● **WHAT IS BEING ASKED**: Each line of the records below that holds "value" should be returned.

● **SUPPLIED ENTRIES**:
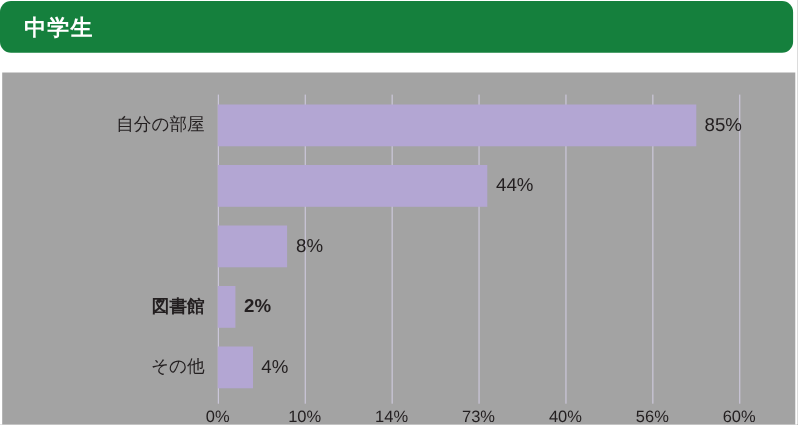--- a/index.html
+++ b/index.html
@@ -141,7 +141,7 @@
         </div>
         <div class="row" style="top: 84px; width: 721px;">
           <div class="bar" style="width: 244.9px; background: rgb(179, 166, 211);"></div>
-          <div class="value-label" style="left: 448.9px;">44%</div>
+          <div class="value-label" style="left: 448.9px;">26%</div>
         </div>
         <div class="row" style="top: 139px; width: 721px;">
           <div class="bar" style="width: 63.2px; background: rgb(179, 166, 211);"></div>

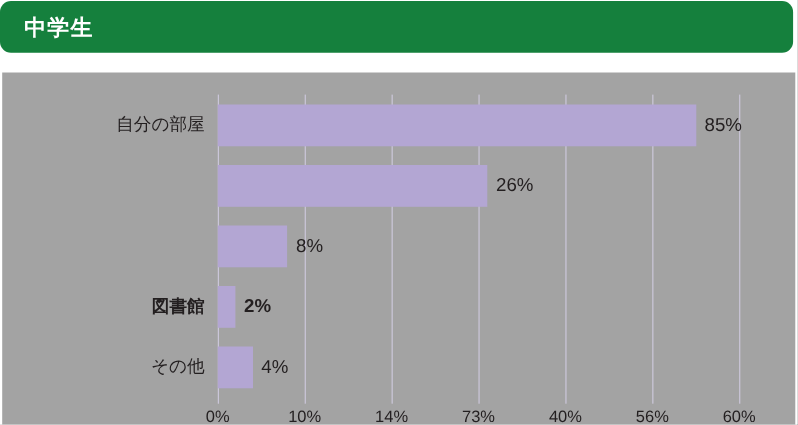--- a/index.html
+++ b/index.html
@@ -147,7 +147,7 @@
           <div class="bar" style="width: 63.2px; background: rgb(179, 166, 211);"></div>
           <div class="value-label" style="left: 267.2px;">8%</div>
         </div>
-        <div class="row" style="top: 194px; width: 721px; font-weight: bold;">
+        <div class="row" style="top: 204px; width: 721px;">
           <div class="cat-label">図書館</div>
           <div class="bar" style="width: 15.8px; background: rgb(179, 166, 211);"></div>
           <div class="value-label" style="left: 219.8px;">2%</div>

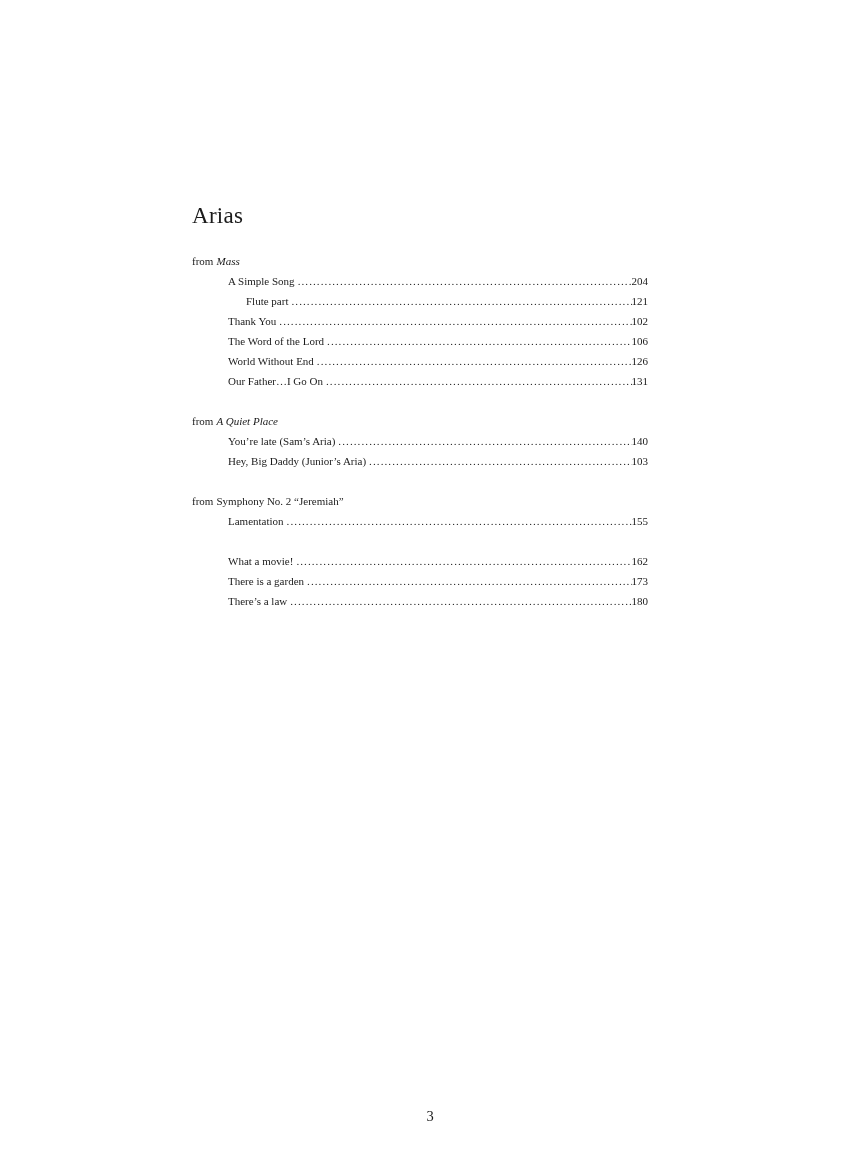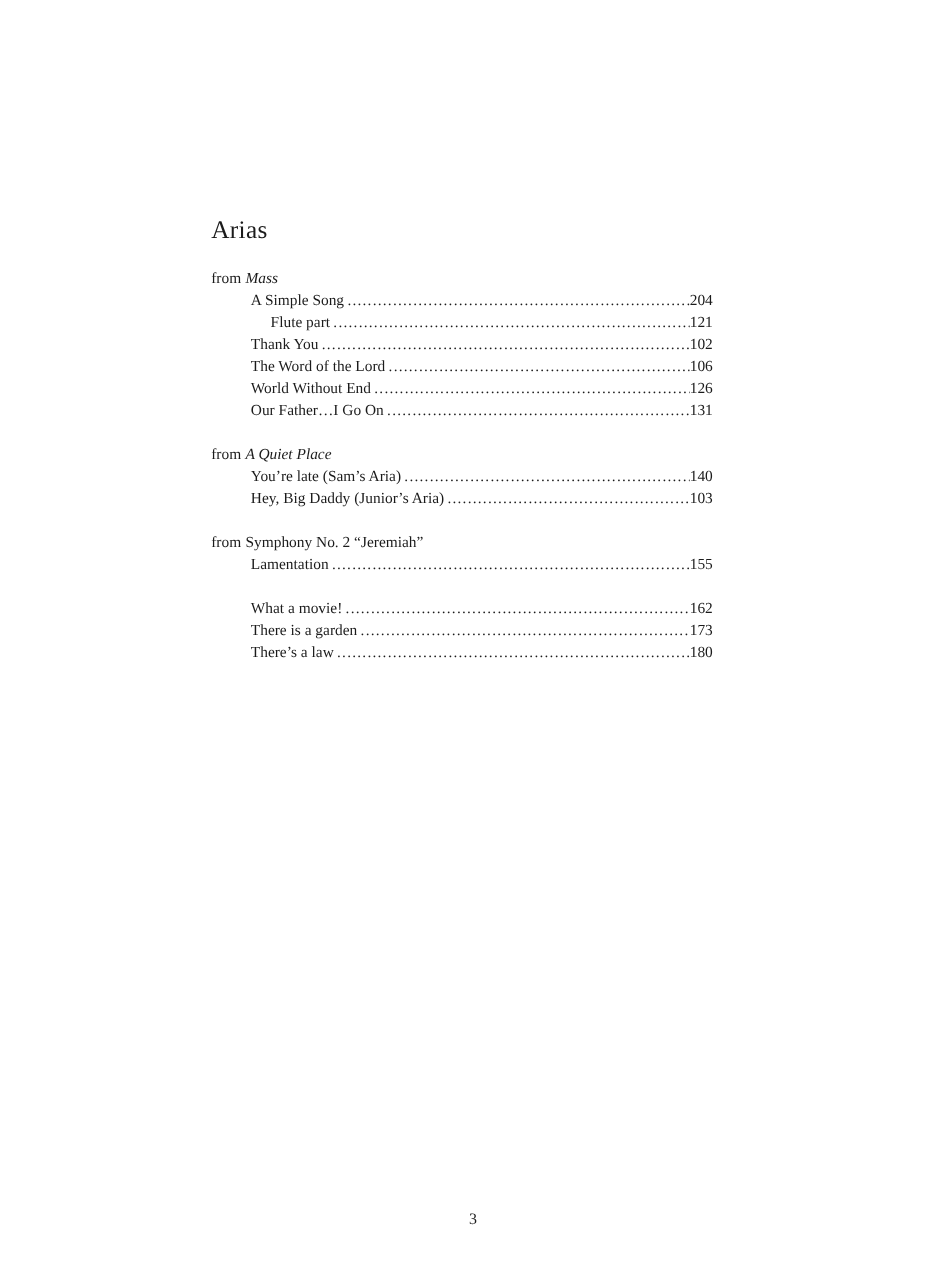--- a/index.html
+++ b/index.html
@@ -11,7 +11,7 @@
     position: relative;
     overflow: hidden;
   }
-  .page { position: absolute; inset: 0; }
+  .page { position: absolute; inset: 0; margin-top: 7px; }
   .content {
     position: absolute;
     left: 192px; top: 196px;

● **OUTPUT FOR THIS EXERCISE**:
-          <div class="value-label" style="left: 448.9px;">44%</div>
+          <div class="value-label" style="left: 448.9px;">26%</div>
           <div class="value-label" style="left: 267.2px;">8%</div>
           <div class="value-label" style="left: 219.8px;">2%</div>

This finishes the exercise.